Do you have major communication blocks that are potholes for emotional and physical intimacy? Or maybe the road conditions that are keeping your relationship from a smooth ride are those nasty hairpin turns of expectation, insecurities and fear.
To get out of the ditches focus your attention on the fact that your relationship is not about "you" or "him" but instead it's about being a couple and understanding what it takes to create lasting love.
Have you read The Six Secrets of a Lasting Relationship? You’ll learn the secrets are simple but powerful:
Enjoyment: if your relationship joy is gone here are some tips to get it back: do something unpredictable and fun like playing hooky and goofing off together, avoid ruts, go dancing, develop appreciation. Basically take delight in each other. Couples that enjoy each other love to spend time together whether engaging in activity or sitting quietly reading.
Acceptance: make your partner feel accepted and loved by giving generous appreciation for all they are. True acceptance is opening your heart and accepting your partner’s as they are - no exceptions. It's the closest thing to unconditional love we have. Then take it to the next level and look for qualities you admire and acknowledge what they may have sacrificed to build those qualities. Lastly, acknowledge your partners positive traits.
Trust: trust implies faith and confidence. You have faith that your partner will act in ways to uphold what matters to you. They won't turn on you or let you down and they'll keep their promises. Being able to trust your partner speaks to our core need for safety. To build more trust, tell each other secrets you haven't told anyone else. Risky? Possibly, but generally when couples open up to each other it brings them closer than ever imagined.

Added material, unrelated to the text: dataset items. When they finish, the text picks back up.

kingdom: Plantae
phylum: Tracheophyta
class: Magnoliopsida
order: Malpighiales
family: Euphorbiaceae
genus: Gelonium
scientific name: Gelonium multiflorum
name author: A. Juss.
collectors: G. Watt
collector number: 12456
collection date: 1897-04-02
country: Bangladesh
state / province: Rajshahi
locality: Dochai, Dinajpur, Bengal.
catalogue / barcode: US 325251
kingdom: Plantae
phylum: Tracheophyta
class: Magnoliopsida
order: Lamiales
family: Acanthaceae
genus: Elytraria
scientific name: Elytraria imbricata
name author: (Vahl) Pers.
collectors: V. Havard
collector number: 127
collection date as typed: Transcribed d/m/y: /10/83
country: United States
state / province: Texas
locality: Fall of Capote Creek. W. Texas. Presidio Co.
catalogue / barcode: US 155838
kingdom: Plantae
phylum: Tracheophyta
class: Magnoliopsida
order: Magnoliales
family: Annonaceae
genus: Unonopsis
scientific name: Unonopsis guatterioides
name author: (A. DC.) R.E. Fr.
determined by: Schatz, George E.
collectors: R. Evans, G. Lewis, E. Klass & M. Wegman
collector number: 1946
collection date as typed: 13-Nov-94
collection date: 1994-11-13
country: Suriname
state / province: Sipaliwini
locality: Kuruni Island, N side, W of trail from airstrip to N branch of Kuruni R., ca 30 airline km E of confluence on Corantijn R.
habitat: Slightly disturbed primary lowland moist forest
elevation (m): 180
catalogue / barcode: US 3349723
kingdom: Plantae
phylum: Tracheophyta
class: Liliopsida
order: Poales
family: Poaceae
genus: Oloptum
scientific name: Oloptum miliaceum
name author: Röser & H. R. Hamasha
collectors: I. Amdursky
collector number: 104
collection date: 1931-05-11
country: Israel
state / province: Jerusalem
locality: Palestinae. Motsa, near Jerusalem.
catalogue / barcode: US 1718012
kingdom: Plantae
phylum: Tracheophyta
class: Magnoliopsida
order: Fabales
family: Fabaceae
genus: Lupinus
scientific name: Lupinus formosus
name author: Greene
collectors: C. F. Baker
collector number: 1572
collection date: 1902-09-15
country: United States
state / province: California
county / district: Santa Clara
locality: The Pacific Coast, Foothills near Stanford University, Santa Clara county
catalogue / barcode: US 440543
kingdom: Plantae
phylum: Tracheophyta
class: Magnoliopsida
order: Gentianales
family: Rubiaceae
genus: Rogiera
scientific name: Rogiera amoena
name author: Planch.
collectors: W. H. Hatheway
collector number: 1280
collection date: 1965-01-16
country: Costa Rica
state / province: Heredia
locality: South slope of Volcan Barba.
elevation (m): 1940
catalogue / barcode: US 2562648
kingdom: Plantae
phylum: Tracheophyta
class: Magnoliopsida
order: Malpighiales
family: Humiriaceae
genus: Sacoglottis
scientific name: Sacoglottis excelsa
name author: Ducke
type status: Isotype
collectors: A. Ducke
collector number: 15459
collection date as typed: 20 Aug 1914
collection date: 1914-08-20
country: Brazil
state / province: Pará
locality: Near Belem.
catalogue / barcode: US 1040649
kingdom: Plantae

Respect: is the cornerstone for all relationships - mutual respect makes us feel good about ourselves. We all want to be held in esteem by our partners and made to feel special. And respect for each other breeds self-respect. If respect is waning in your relationship here are a few things you can do: become more reliable, say what you mean, and mean what you say, stand in your truth, be of service to others, stop complaining about the same things, be on time.
Empathy: when you can step away from your point of view to honestly ask, "Wow, what is this like for them," you are offering true empathy. It's judgment free. The most important time to use empathy is when you and your man are at odds - you may be angry but if you can stop and reflect and ask yourself, "If I say what I'm about to say, how will it make my partner feel?" What a powerful place to be - you can choose to vent angrily or create peace.
Chemistry: ideally the “gotta have you,” hot and heavy initial phase rolls into a mature love where the chemistry involves a mental and emotional bond. A lack of respect, trust, enjoyment, acceptance, and empathy can kill chemistry. It all works together.